During a withdrawal the position is unwinded in reverse to return ETH to the user. The hedge is triggered by either time or price movement since the last hedge and is presented as a Dutch auction or reverse Dutch auction to ensure market price convergence. 

The Crab Strategy is most profitable when the price of ETH remains stable, therefore in order for the strategy to generate positive yield, ETH has to move less than the funding received from holding the short Squeeth position between each rebalance, currently set at every 24 hours.  The presence of the Squeeth short position does mean that the user is exposed to the risk of liquidation if the safe collateralization threshold (150%) is crossed in between rebalances. Other important parameters of the strategy such as the Current Profit Threshold, Historic Funding and Collateralization Ratio are depicted on the Opyn dApp.

Like anything in DeFi it is important to consider the risks and fees associated with Squeeth. Aside from the liquidation risks previously mentioned, the technical feasibility of an oracle manipulation on Uniswap V3 geometric mean TWAP for ETH/USDC or ETH/DAI pools may inadvertently allow the minting of non-collateralized Squeeth. However, current research indicates that Uniswap V3 TWAP oracle vulnerabilities are considered impractical from both a single-block and multi-block attack perspective. 
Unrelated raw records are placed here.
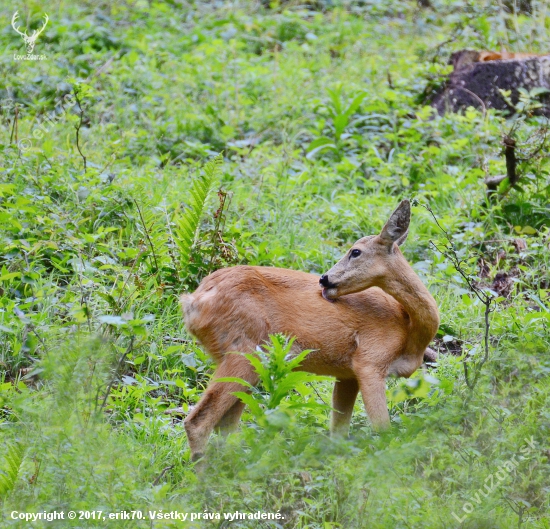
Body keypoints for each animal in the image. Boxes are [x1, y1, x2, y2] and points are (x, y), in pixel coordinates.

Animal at [181, 200, 440, 460]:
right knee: (199, 421)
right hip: (243, 351)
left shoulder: (347, 373)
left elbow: (338, 433)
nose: (324, 279)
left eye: (355, 252)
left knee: (227, 426)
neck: (408, 329)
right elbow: (383, 430)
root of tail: (194, 302)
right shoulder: (370, 361)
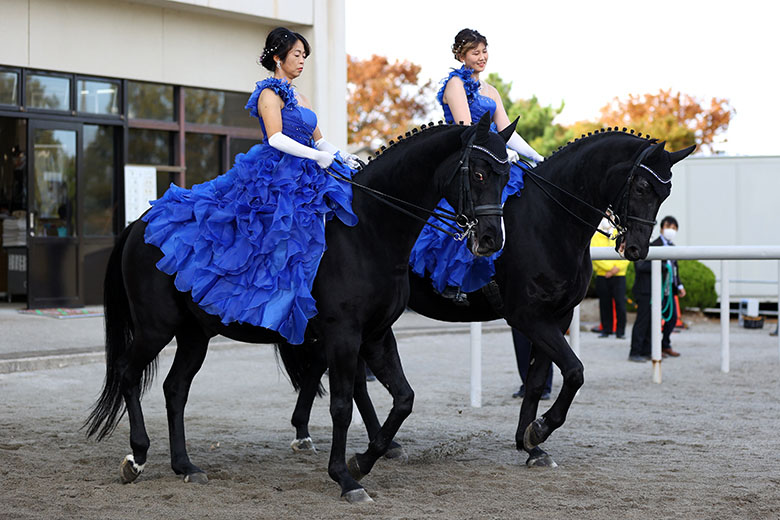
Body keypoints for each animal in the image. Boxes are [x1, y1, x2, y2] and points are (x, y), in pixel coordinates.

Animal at [85, 111, 516, 502]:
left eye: (506, 175)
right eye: (479, 174)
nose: (491, 239)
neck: (368, 230)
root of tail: (140, 223)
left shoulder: (376, 336)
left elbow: (404, 399)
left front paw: (363, 460)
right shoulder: (343, 335)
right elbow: (342, 406)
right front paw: (345, 478)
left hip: (195, 335)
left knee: (175, 390)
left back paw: (185, 466)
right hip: (156, 328)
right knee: (126, 373)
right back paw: (137, 457)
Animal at [280, 129, 696, 472]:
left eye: (665, 193)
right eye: (641, 187)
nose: (637, 248)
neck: (550, 219)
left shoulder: (557, 317)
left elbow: (537, 380)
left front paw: (530, 443)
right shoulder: (529, 317)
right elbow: (575, 371)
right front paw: (540, 430)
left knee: (331, 369)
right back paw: (312, 434)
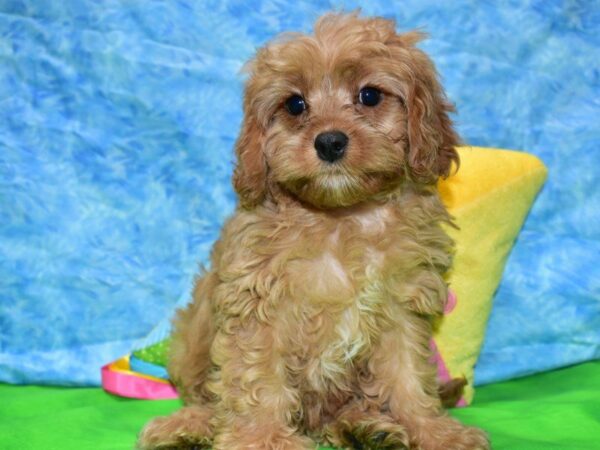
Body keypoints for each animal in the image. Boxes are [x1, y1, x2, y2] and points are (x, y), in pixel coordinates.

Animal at [138, 12, 490, 448]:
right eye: (295, 104)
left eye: (369, 96)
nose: (330, 142)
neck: (342, 218)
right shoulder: (259, 301)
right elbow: (257, 376)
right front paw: (262, 438)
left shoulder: (401, 306)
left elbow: (406, 374)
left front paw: (432, 429)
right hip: (191, 339)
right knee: (206, 396)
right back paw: (188, 426)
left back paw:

There are currently no fees charged by Opyn but users will have to consider gas fees associated with deposits and withdrawals into a Squeeth strategy. Despite having been audited and launched a ImmuneFi bug bounty, smart contract risk is non-trivial and should always be considered.

Watching Squeeth

On launch, The Crab Strategy vault reached its maximum deposit limit within just 90 minutes. The limits on vault deposits have since been raised, but as of writing still remains at max capacity. This perhaps is a good indication of the current sideways market sentiment. Aside from the Opyn dashboard, additional tools for traders to monitor Squeeth include visualisations from Squeeth Alert for funding rates and Dune Analytics dashboard from @momir for Squeeth trading volumes.

Conclusion

The ability for Squeeth to hedge against Uniswap V3 LP positions is a monumental development because a recent study by Bancor showed that hyper impermanent loss was responsible for 49.5% of liquidity providers left with negative returns. The only time horizon which managed to avoid significant loss was those flash LP-ing within a single block (Just In time Liquidity, JIT). Therefore the practical implementation of automated hedging strategies for LP positions integrated with active Uniswap V3 liquidity managers could potentially reduce these losses to 1%, if hedged accurately. 

Not only does Squeeth enable the consolidation of fragmented liquidity markets it allows the hedging of non-linear risks in a single market instrument. Squeeth may be the first power perpetual instrument to launch but definitely not the last, the prospect of ETH cubed has already been raised. Although the volatility of Squeeth makes it an unlikely candidate as a stable collateral for lending and borrowing, opportunities for arb bots, quant traders and new novel strategies exist.  

In the near future, we can expect to see the deployment of automated strategies more appropriate for Bull and Bear market conditions. Opyn has commented on the possibility of Squeeth on L2 which will reduce gas fees during deposits, withdrawals and re-balances thus increasing yield margins for future strategies. 

Squeeth’s introduction as a crypto-native derivative, is completely new to both traditional markets and DeFi. It sets a new stage and example of how the power of DeFi can ideate, iterate and launch an exotic derivative in the short space of 5 months which would otherwise have been impossible in traditional markets.